Don Murphy, the bar’s owner, said he and his wife made the decision after “struggling with it” for weeks and discussing it with the state Department of Health.

“It’s such a popular and fun event — I just don’t think it was the right thing to do,” Murphy said. “We have probably 150 people working for us that day, and I didn’t want to put them in jeopardy. Plus the people that are there (attending) … It’s all shoulder-to-shoulder. It’s not like people are standing six feet apart.”

Murphy said it will be the first time the block party, which he estimated draws more than 10,000 people, has been canceled.

“It could be a long shot that something happens or doesn’t happen, but we decided, you know, it’s better to err on the side of being safe,” he said.

The event page on the bar’s website, which includes a countdown timer to St. Patrick’s Day on March 17, was still active as of this afternoon. It advertised serving lunch in the restaurant and on the parking lot across the street and a “keiki fair.” Those events would have preceded a block party that would have blocked Nuuanu Avenue and Merchant Street.

The bar will still be open the day and night of St. Patrick’s Day, however.

“We’ll still have a party, but it just won’t be quite as big,” Murphy said.

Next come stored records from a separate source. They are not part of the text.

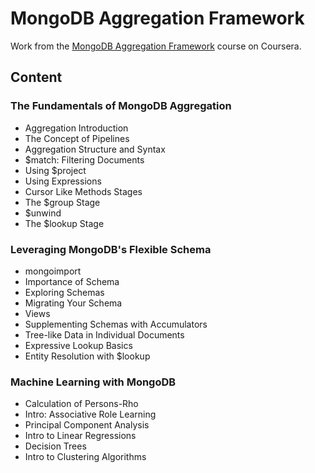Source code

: # MongoDB Aggregation Framework

Work from the [MongoDB Aggregation Framework](https://www.coursera.org/learn/mongodb-aggregation-framework) course on Coursera.

## Content

### The Fundamentals of MongoDB Aggregation

- Aggregation Introduction
- The Concept of Pipelines
- Aggregation Structure and Syntax
- $match: Filtering Documents
- Using $project
- Using Expressions
- Cursor Like Methods Stages
- The $group Stage
- $unwind
- The $lookup Stage

### Leveraging MongoDB's Flexible Schema

 - mongoimport
 - Importance of Schema
 - Exploring Schemas
 - Migrating Your Schema
 - Views
 - Supplementing Schemas with Accumulators
 - Tree-like Data in Individual Documents
 - Expressive Lookup Basics
 - Entity Resolution with $lookup
 
 ### Machine Learning with MongoDB
 
  - Calculation of Persons-Rho
  - Intro: Associative Role Learning
  - Principal Component Analysis
  - Intro to Linear Regressions
  - Decision Trees
  - Intro to Clustering Algorithms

The 53rd annual St. Patrick’s Day parade in Waikiki, running down Kalaukaua Avenue from Fort DeRussy to Kapiolani Park, will run as scheduled. The parade will run for about 90 minutes starting at noon and will include 800 participants, “including community organizations, marching bands, groups from the military, and keiki from schools.”

“Unless the state shuts us down for some reason, we’re planning on doing our parade,” said Matt McConnell, of Friends of St. Patrick in Hawaii. “We hope to bring some joy to some people and (give them) a reason to smile, you know?”